WHAT IS BEING ASKED
Where a line below holds the string "Rendered", copy that line.
-------- THE RECORDS
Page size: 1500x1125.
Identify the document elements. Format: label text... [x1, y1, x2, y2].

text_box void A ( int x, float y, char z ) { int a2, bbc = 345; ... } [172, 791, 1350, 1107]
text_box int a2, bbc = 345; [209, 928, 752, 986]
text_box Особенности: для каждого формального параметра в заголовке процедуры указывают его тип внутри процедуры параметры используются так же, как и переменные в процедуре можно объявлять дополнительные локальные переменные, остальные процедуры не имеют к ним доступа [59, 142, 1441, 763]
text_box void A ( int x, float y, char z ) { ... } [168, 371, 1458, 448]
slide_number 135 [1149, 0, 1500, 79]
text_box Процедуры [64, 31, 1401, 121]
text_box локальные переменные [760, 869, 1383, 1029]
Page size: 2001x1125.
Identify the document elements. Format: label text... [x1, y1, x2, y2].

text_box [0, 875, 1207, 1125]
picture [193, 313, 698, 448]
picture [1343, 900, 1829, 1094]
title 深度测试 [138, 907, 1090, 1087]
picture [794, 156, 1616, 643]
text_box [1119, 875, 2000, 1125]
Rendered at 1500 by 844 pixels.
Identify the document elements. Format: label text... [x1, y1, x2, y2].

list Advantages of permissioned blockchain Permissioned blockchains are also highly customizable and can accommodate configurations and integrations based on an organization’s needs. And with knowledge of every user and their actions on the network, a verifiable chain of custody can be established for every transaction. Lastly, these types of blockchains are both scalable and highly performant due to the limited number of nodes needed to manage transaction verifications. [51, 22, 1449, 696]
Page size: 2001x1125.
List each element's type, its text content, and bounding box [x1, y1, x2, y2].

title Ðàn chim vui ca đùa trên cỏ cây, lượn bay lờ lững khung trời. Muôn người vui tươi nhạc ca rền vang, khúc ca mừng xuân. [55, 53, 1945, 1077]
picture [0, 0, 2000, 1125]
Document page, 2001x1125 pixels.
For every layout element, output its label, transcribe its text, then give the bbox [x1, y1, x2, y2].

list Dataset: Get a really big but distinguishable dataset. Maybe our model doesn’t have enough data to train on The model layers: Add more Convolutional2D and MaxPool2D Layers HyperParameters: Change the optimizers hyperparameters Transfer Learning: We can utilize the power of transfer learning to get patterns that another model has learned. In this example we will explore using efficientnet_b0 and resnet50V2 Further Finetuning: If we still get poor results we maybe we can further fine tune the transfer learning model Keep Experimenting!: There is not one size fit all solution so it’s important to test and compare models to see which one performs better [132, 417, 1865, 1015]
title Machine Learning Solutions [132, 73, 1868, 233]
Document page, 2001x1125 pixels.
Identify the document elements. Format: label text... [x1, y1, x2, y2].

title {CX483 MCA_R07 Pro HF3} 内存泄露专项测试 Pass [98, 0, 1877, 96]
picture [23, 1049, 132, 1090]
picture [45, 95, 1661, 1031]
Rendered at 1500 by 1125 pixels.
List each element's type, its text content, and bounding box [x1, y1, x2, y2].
----------------
EXERCISE RESULT
Rendered at 1500 by 844 pixels.
Rendered at 1500 by 1125 pixels.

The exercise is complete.